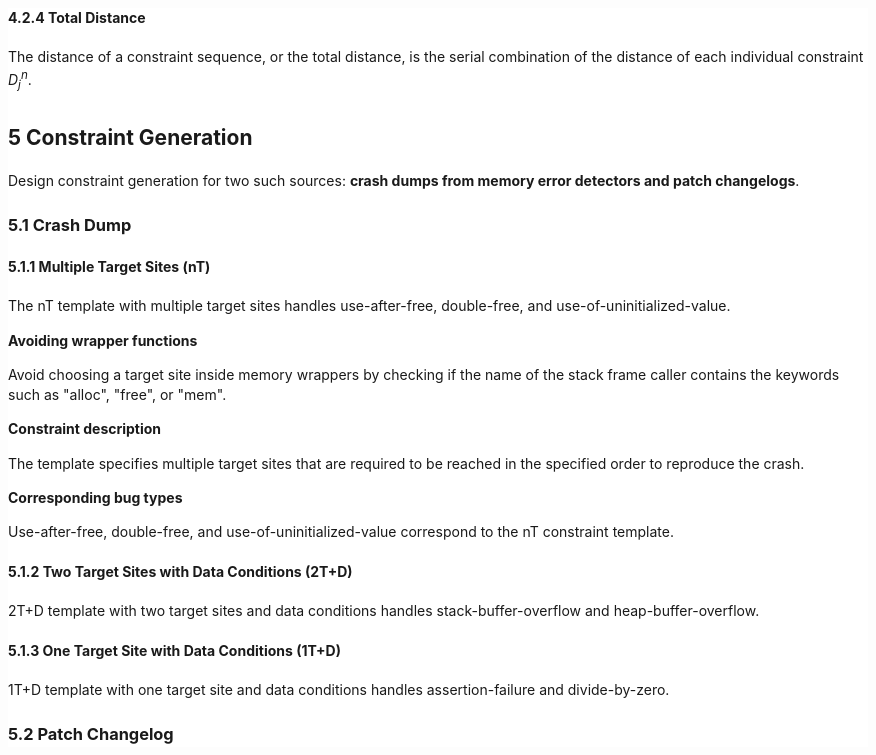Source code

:####  4.2.4 Total Distance

The distance of a constraint sequence, or the total distance, is the serial combination of the distance of each individual constraint $D^n_j$.

## 5 Constraint Generation

Design constraint generation for two such sources: **crash dumps from memory error detectors and patch changelogs**.

### 5.1 Crash Dump

#### 5.1.1 Multiple Target Sites (nT)

The nT template with multiple target sites handles use-after-free, double-free, and use-of-uninitialized-value.

**Avoiding wrapper functions**

Avoid choosing a target site inside memory wrappers by checking if the name of the stack frame caller contains the keywords such as "alloc", "free", or "mem". 

**Constraint description**

The template specifies multiple target sites that are required to be reached in the specified order to reproduce the crash.

**Corresponding bug types**

Use-after-free, double-free, and use-of-uninitialized-value correspond to the nT constraint template.

#### 5.1.2 Two Target Sites with Data Conditions (2T+D)

2T+D template with two target sites and data conditions handles stack-buffer-overflow and heap-buffer-overflow.

#### 5.1.3 One Target Site with Data Conditions (1T+D)

1T+D template with one target site and data conditions handles assertion-failure and divide-by-zero.

### 5.2 Patch Changelog
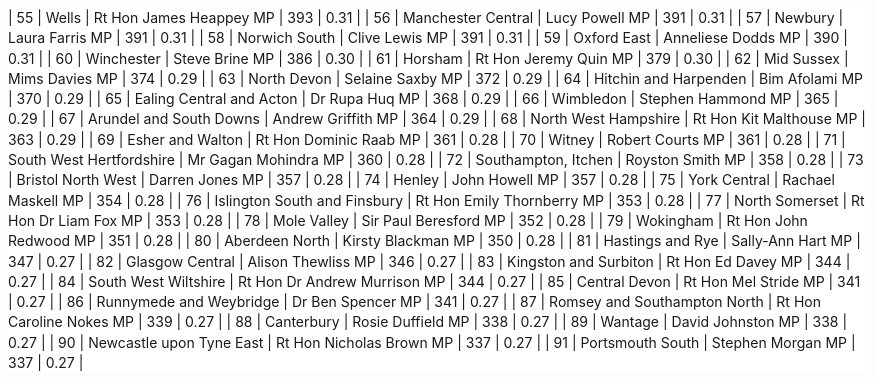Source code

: | 55 | Wells | Rt Hon James Heappey MP | 393 | 0.31 |
| 56 | Manchester Central | Lucy Powell MP | 391 | 0.31 |
| 57 | Newbury | Laura Farris MP | 391 | 0.31 |
| 58 | Norwich South | Clive Lewis MP | 391 | 0.31 |
| 59 | Oxford East | Anneliese Dodds MP | 390 | 0.31 |
| 60 | Winchester | Steve Brine MP | 386 | 0.30 |
| 61 | Horsham | Rt Hon Jeremy Quin MP | 379 | 0.30 |
| 62 | Mid Sussex | Mims Davies MP | 374 | 0.29 |
| 63 | North Devon | Selaine Saxby MP | 372 | 0.29 |
| 64 | Hitchin and Harpenden | Bim Afolami MP | 370 | 0.29 |
| 65 | Ealing Central and Acton | Dr Rupa Huq MP | 368 | 0.29 |
| 66 | Wimbledon | Stephen Hammond MP | 365 | 0.29 |
| 67 | Arundel and South Downs | Andrew Griffith MP | 364 | 0.29 |
| 68 | North West Hampshire | Rt Hon Kit Malthouse MP | 363 | 0.29 |
| 69 | Esher and Walton | Rt Hon Dominic Raab MP | 361 | 0.28 |
| 70 | Witney | Robert Courts MP | 361 | 0.28 |
| 71 | South West Hertfordshire | Mr Gagan Mohindra MP | 360 | 0.28 |
| 72 | Southampton, Itchen | Royston Smith MP | 358 | 0.28 |
| 73 | Bristol North West | Darren Jones MP | 357 | 0.28 |
| 74 | Henley | John Howell MP | 357 | 0.28 |
| 75 | York Central | Rachael Maskell MP | 354 | 0.28 |
| 76 | Islington South and Finsbury | Rt Hon Emily Thornberry MP | 353 | 0.28 |
| 77 | North Somerset | Rt Hon Dr Liam Fox MP | 353 | 0.28 |
| 78 | Mole Valley | Sir Paul Beresford MP | 352 | 0.28 |
| 79 | Wokingham | Rt Hon John Redwood MP | 351 | 0.28 |
| 80 | Aberdeen North | Kirsty Blackman MP | 350 | 0.28 |
| 81 | Hastings and Rye | Sally-Ann Hart MP | 347 | 0.27 |
| 82 | Glasgow Central | Alison Thewliss MP | 346 | 0.27 |
| 83 | Kingston and Surbiton | Rt Hon Ed Davey MP | 344 | 0.27 |
| 84 | South West Wiltshire | Rt Hon Dr Andrew Murrison MP | 344 | 0.27 |
| 85 | Central Devon | Rt Hon Mel Stride MP | 341 | 0.27 |
| 86 | Runnymede and Weybridge | Dr Ben Spencer MP | 341 | 0.27 |
| 87 | Romsey and Southampton North | Rt Hon Caroline Nokes MP | 339 | 0.27 |
| 88 | Canterbury | Rosie Duffield MP | 338 | 0.27 |
| 89 | Wantage | David Johnston MP | 338 | 0.27 |
| 90 | Newcastle upon Tyne East | Rt Hon Nicholas Brown MP | 337 | 0.27 |
| 91 | Portsmouth South | Stephen Morgan MP | 337 | 0.27 |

TASK: Transcribe the source text in the data above character for character, leaving out the pictures.

RESPONSE TO THIS TASK:
Source code

:####  4.2.4 Total Distance

The distance of a constraint sequence, or the total distance, is the serial combination of the distance of each individual constraint $D^n_j$.

## 5 Constraint Generation

Design constraint generation for two such sources: **crash dumps from memory error detectors and patch changelogs**.

### 5.1 Crash Dump

#### 5.1.1 Multiple Target Sites (nT)

The nT template with multiple target sites handles use-after-free, double-free, and use-of-uninitialized-value.

**Avoiding wrapper functions**

Avoid choosing a target site inside memory wrappers by checking if the name of the stack frame caller contains the keywords such as "alloc", "free", or "mem". 

**Constraint description**

The template specifies multiple target sites that are required to be reached in the specified order to reproduce the crash.

**Corresponding bug types**

Use-after-free, double-free, and use-of-uninitialized-value correspond to the nT constraint template.

#### 5.1.2 Two Target Sites with Data Conditions (2T+D)

2T+D template with two target sites and data conditions handles stack-buffer-overflow and heap-buffer-overflow.

#### 5.1.3 One Target Site with Data Conditions (1T+D)

1T+D template with one target site and data conditions handles assertion-failure and divide-by-zero.

### 5.2 Patch Changelog
Source code

: | 55 | Wells | Rt Hon James Heappey MP | 393 | 0.31 |
| 56 | Manchester Central | Lucy Powell MP | 391 | 0.31 |
| 57 | Newbury | Laura Farris MP | 391 | 0.31 |
| 58 | Norwich South | Clive Lewis MP | 391 | 0.31 |
| 59 | Oxford East | Anneliese Dodds MP | 390 | 0.31 |
| 60 | Winchester | Steve Brine MP | 386 | 0.30 |
| 61 | Horsham | Rt Hon Jeremy Quin MP | 379 | 0.30 |
| 62 | Mid Sussex | Mims Davies MP | 374 | 0.29 |
| 63 | North Devon | Selaine Saxby MP | 372 | 0.29 |
| 64 | Hitchin and Harpenden | Bim Afolami MP | 370 | 0.29 |
| 65 | Ealing Central and Acton | Dr Rupa Huq MP | 368 | 0.29 |
| 66 | Wimbledon | Stephen Hammond MP | 365 | 0.29 |
| 67 | Arundel and South Downs | Andrew Griffith MP | 364 | 0.29 |
| 68 | North West Hampshire | Rt Hon Kit Malthouse MP | 363 | 0.29 |
| 69 | Esher and Walton | Rt Hon Dominic Raab MP | 361 | 0.28 |
| 70 | Witney | Robert Courts MP | 361 | 0.28 |
| 71 | South West Hertfordshire | Mr Gagan Mohindra MP | 360 | 0.28 |
| 72 | Southampton, Itchen | Royston Smith MP | 358 | 0.28 |
| 73 | Bristol North West | Darren Jones MP | 357 | 0.28 |
| 74 | Henley | John Howell MP | 357 | 0.28 |
| 75 | York Central | Rachael Maskell MP | 354 | 0.28 |
| 76 | Islington South and Finsbury | Rt Hon Emily Thornberry MP | 353 | 0.28 |
| 77 | North Somerset | Rt Hon Dr Liam Fox MP | 353 | 0.28 |
| 78 | Mole Valley | Sir Paul Beresford MP | 352 | 0.28 |
| 79 | Wokingham | Rt Hon John Redwood MP | 351 | 0.28 |
| 80 | Aberdeen North | Kirsty Blackman MP | 350 | 0.28 |
| 81 | Hastings and Rye | Sally-Ann Hart MP | 347 | 0.27 |
| 82 | Glasgow Central | Alison Thewliss MP | 346 | 0.27 |
| 83 | Kingston and Surbiton | Rt Hon Ed Davey MP | 344 | 0.27 |
| 84 | South West Wiltshire | Rt Hon Dr Andrew Murrison MP | 344 | 0.27 |
| 85 | Central Devon | Rt Hon Mel Stride MP | 341 | 0.27 |
| 86 | Runnymede and Weybridge | Dr Ben Spencer MP | 341 | 0.27 |
| 87 | Romsey and Southampton North | Rt Hon Caroline Nokes MP | 339 | 0.27 |
| 88 | Canterbury | Rosie Duffield MP | 338 | 0.27 |
| 89 | Wantage | David Johnston MP | 338 | 0.27 |
| 90 | Newcastle upon Tyne East | Rt Hon Nicholas Brown MP | 337 | 0.27 |
| 91 | Portsmouth South | Stephen Morgan MP | 337 | 0.27 |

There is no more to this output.